Janice gives birth to a baby girl, whom she and Rabbit name Rebecca June. Rabbit returns to live with his wife, and accepts a job at his father-in-law's car dealership. Rabbit attends church one morning, and fueled by the flirtatious overtones, Lucy Eccles, the minister's wife, makes an ambiguous invitation to Rabbit to come into the Eccles' home. When he refuses, she slams the door on him. Rabbit returns to his apartment, encourages Janice to have a whiskey, then pressure her toward having sex in spite of her postnatal condition. When she refuses Rabbit leaves and turns back to Ruth.
Fearing Rabbit has abandoned her again, Janice begins drinking heavily that morning, and accidentally drowns their infant daughter Rebecca June. Rabbit returns to Janice and Nelson, suggesting a reconciliation is possible as Rabbit seeks peace. Tothero visits Rabbit and suggests that the thing he is looking for probably does not exist. At the child's funeral Rabbit's internal and external conflicts result in a sudden proclamation of his innocence in the baby's death. He then runs from the graveyard, pursued by Jack Eccles, until he becomes lost.
After wandering in the woods, Rabbit returns to Ruth and learns of her pregnancy. Though Rabbit is relieved to discover she has not had an abortion, he is unwilling to divorce Janice. Rabbit abandons Ruth, chasing the fleeting feeling he has attempted to grasp during the course of the novel. Rabbit's fate is uncertain as the novel concludes.

[Stated problem 1] Please copy the passage of the plot summary from "After wandering in" to "the novel concludes.", keeping every word and mark the same.

[Information supplied]
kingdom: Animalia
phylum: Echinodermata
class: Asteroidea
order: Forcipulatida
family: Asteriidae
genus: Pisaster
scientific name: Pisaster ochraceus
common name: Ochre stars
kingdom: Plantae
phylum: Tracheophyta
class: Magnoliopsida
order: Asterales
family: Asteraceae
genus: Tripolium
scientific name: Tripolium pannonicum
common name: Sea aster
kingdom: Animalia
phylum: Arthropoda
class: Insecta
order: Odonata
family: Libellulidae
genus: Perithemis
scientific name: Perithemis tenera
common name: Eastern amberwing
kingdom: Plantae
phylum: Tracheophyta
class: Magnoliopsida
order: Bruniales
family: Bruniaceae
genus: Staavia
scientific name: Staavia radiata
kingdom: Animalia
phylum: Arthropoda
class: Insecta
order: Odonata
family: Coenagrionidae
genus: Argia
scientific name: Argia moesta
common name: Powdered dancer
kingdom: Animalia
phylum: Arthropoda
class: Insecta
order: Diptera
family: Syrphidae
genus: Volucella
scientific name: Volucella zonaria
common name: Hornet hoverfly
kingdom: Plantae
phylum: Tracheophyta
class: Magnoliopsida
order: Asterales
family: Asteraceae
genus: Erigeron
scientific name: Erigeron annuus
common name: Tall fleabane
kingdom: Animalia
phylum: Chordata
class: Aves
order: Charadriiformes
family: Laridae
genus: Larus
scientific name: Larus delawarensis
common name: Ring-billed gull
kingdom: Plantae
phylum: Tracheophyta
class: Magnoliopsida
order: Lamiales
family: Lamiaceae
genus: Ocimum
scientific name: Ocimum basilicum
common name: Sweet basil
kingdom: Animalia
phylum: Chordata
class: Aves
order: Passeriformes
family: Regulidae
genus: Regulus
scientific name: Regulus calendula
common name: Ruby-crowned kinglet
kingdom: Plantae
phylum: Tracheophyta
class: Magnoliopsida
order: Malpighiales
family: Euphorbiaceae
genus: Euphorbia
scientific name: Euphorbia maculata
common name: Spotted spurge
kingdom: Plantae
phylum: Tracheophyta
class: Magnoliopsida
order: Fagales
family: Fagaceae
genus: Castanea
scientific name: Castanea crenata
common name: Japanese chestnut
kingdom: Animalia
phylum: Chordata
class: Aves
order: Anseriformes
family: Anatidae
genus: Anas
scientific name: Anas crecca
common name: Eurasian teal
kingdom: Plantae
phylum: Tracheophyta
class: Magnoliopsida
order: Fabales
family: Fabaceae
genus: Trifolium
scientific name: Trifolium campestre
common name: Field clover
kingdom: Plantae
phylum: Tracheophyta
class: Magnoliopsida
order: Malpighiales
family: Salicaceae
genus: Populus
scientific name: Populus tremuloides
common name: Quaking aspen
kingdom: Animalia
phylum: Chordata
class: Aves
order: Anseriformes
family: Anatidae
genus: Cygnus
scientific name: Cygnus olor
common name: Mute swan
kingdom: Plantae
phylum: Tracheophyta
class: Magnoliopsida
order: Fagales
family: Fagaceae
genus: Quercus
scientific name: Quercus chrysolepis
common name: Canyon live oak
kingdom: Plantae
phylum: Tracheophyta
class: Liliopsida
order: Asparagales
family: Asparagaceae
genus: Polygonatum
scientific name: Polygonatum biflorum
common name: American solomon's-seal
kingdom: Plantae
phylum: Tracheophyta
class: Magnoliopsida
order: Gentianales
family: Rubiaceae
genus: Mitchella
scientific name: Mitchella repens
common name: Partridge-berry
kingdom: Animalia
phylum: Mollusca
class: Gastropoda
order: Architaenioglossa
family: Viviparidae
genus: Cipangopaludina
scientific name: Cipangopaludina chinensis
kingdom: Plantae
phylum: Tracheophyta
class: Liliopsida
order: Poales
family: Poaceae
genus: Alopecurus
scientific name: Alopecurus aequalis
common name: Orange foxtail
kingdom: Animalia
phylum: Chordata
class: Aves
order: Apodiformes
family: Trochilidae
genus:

[Stated problem 2] Rewrite the records from the start of the records to the line with "genus: Tripolium", changing "phylum" to "division" and leaving everything else untouched.

[Worked solution 1]
After wandering in the woods, Rabbit returns to Ruth and learns of her pregnancy. Though Rabbit is relieved to discover she has not had an abortion, he is unwilling to divorce Janice. Rabbit abandons Ruth, chasing the fleeting feeling he has attempted to grasp during the course of the novel. Rabbit's fate is uncertain as the novel concludes.

[Worked solution 2]
kingdom: Animalia
division: Echinodermata
class: Asteroidea
order: Forcipulatida
family: Asteriidae
genus: Pisaster
scientific name: Pisaster ochraceus
common name: Ochre stars
kingdom: Plantae
division: Tracheophyta
class: Magnoliopsida
order: Asterales
family: Asteraceae
genus: Tripolium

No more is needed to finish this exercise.